## Your objective
In the wurzel page on runtime and generate time below, copy everything from "Key Concepts" down to "wurzel pipeline definition.".

Skip to content

Runtime vs. Generate Time

This document explains the two main phases of a wurzel pipeline: Generate Time and Runtime.

graph LR subgraph "Compile Time / Generate Time" direction TB A(Python Code
e.g., pipeline.py) -- defines --> P(Wurzel Pipeline Object); P -- wurzel generate --> C(Backend Configuration
e.g., Argo Workflow YAML / DVC YAML); end subgraph "Runtime" direction TB C -- submitted to --> R(Execution Backend
e.g., Argo Workflows ); R -- executes --> S1(Step 1); S1 -- then --> S2(Step 2); S2 -- then --> Sn(Step N...); subgraph "Anatomy of a Single Step Execution" direction TB subgraph S1 S1_Start(Container Start) --> S1_Mounts(Secrets & Volumes
are mounted into the container's filesystem); S1_Mounts --> S1_Inputs(Input artifacts
are downloaded/mounted); S1_Inputs --> S1_Code(Step's code/command
is executed); S1_Code --> S1_Outputs(Output artifacts
are uploaded/saved); S1_Outputs --> S1_End(Container Stop); end end end classDef compile fill:#E6F3FF,stroke:#007BFF,color:#000; classDef runtime fill:#E8F5E9,stroke:#4CAF50,color:#000; classDef step fill:#FFF3E0,stroke:#FF9800,color:#000; class A,P,C compile; class R,S1,S2,Sn runtime; class S1_Start,S1_Mounts,S1_Inputs,S1_Code,S1_Outputs,S1_End step;

Key Concepts

Generate Time (or Compile Time)

  • What it is: This is the phase where your Python pipeline definition is converted into a concrete, executable workflow for a specific backend (like Argo Workflows or DVC).
  • Trigger: You run the wurzel generate command.
  • Input: Your Python script containing a wurzel pipeline definition.

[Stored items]

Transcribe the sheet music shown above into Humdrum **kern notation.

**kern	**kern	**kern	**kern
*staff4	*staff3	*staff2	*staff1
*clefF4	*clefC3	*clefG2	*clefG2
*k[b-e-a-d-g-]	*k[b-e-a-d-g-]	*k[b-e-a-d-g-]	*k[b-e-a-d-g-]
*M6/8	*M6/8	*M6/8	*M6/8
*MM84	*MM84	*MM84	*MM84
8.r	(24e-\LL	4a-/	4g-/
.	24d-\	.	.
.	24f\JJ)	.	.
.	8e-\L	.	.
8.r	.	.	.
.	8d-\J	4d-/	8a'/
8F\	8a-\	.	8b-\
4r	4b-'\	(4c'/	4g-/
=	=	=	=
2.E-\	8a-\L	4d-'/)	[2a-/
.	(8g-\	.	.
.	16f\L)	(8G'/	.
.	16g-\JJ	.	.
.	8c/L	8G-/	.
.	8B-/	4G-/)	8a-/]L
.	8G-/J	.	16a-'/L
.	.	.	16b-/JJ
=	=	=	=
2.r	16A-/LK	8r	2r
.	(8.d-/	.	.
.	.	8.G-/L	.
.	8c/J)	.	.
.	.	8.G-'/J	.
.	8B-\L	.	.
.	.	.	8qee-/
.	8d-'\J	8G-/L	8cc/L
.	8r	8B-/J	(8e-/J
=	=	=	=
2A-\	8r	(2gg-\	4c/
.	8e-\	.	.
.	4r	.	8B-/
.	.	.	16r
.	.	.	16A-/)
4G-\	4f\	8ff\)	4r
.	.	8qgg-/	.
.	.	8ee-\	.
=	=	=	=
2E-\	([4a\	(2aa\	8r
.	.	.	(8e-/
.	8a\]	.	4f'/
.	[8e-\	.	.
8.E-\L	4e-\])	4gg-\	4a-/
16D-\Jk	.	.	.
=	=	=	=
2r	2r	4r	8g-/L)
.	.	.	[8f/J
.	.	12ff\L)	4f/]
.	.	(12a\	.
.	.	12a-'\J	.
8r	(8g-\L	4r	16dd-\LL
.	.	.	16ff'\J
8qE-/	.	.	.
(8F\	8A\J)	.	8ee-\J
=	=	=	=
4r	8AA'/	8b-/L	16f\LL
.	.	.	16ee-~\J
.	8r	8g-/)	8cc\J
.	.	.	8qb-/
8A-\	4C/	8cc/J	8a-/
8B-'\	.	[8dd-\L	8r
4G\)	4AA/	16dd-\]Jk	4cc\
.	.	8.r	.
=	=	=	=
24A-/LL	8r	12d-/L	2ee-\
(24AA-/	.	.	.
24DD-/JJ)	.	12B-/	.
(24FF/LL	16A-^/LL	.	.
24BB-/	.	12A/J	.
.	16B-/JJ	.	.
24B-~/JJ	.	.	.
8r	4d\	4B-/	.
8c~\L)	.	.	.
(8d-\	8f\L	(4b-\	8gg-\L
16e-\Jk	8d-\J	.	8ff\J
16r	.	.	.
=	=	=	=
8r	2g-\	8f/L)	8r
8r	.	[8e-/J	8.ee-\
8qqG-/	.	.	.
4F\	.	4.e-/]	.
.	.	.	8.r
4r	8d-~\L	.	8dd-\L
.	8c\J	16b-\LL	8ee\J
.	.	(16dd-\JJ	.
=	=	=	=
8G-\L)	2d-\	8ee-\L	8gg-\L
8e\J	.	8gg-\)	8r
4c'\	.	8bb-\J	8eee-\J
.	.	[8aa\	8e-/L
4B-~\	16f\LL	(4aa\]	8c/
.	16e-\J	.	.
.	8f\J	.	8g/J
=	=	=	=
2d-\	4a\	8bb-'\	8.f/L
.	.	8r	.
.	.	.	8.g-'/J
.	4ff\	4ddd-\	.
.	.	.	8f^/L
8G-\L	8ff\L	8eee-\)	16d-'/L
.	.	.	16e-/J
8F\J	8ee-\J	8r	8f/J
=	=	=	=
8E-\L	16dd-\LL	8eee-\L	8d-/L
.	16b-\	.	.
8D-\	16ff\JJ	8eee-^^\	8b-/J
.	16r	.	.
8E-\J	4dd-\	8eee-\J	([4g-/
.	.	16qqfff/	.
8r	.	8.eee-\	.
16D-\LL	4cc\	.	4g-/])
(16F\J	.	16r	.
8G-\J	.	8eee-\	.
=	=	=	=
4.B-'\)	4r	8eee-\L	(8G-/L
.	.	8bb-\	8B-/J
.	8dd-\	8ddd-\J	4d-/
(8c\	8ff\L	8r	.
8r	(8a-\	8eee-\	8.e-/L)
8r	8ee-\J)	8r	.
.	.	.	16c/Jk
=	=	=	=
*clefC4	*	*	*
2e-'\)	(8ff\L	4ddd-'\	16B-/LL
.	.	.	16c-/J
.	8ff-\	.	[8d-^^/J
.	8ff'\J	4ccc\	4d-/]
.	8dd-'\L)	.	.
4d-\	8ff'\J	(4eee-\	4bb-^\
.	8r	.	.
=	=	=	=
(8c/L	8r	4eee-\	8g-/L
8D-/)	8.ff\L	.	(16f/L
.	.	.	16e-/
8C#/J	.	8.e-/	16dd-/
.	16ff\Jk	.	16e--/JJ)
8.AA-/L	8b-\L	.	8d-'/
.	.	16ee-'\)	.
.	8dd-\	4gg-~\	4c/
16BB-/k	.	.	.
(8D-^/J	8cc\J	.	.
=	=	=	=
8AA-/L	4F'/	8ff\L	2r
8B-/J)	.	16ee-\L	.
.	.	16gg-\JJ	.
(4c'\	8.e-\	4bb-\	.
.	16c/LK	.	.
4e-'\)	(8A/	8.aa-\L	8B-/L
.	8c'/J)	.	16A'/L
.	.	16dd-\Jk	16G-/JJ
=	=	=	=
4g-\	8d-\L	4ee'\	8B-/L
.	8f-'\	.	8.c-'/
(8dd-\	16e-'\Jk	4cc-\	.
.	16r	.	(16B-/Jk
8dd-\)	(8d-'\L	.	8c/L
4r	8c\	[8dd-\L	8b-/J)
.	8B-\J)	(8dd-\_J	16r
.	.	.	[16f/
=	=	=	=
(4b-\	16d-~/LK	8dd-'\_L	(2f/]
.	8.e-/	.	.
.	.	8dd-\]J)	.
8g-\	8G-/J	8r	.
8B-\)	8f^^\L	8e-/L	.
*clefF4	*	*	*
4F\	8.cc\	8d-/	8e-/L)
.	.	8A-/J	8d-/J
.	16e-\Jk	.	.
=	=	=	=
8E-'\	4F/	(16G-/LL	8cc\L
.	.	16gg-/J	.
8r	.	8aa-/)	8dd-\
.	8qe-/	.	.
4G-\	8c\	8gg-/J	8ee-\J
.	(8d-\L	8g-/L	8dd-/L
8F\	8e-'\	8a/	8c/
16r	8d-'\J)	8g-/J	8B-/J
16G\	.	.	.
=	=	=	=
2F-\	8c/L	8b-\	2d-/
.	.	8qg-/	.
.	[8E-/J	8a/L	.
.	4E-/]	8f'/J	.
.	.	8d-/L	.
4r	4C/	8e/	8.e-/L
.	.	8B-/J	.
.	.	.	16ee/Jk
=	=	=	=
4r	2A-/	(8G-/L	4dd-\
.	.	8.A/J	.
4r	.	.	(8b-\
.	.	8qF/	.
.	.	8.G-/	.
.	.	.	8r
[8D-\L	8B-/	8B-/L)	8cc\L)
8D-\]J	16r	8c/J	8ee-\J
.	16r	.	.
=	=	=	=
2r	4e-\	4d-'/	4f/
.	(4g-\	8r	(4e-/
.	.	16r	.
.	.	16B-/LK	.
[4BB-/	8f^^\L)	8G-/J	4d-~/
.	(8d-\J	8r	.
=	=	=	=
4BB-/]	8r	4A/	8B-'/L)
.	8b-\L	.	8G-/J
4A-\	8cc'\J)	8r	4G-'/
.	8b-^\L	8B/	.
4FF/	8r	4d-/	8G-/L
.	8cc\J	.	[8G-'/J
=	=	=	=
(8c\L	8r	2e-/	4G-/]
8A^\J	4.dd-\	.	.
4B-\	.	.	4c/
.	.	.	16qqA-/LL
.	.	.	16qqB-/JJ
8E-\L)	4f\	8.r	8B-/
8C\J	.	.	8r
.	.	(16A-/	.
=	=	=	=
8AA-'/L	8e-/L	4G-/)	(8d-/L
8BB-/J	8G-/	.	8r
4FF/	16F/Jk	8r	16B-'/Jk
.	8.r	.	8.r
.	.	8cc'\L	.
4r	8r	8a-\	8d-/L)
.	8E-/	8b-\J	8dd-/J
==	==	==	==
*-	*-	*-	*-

## Solution to this task
Key Concepts

Generate Time (or Compile Time)

  • What it is: This is the phase where your Python pipeline definition is converted into a concrete, executable workflow for a specific backend (like Argo Workflows or DVC).
  • Trigger: You run the wurzel generate command.
  • Input: Your Python script containing a wurzel pipeline definition.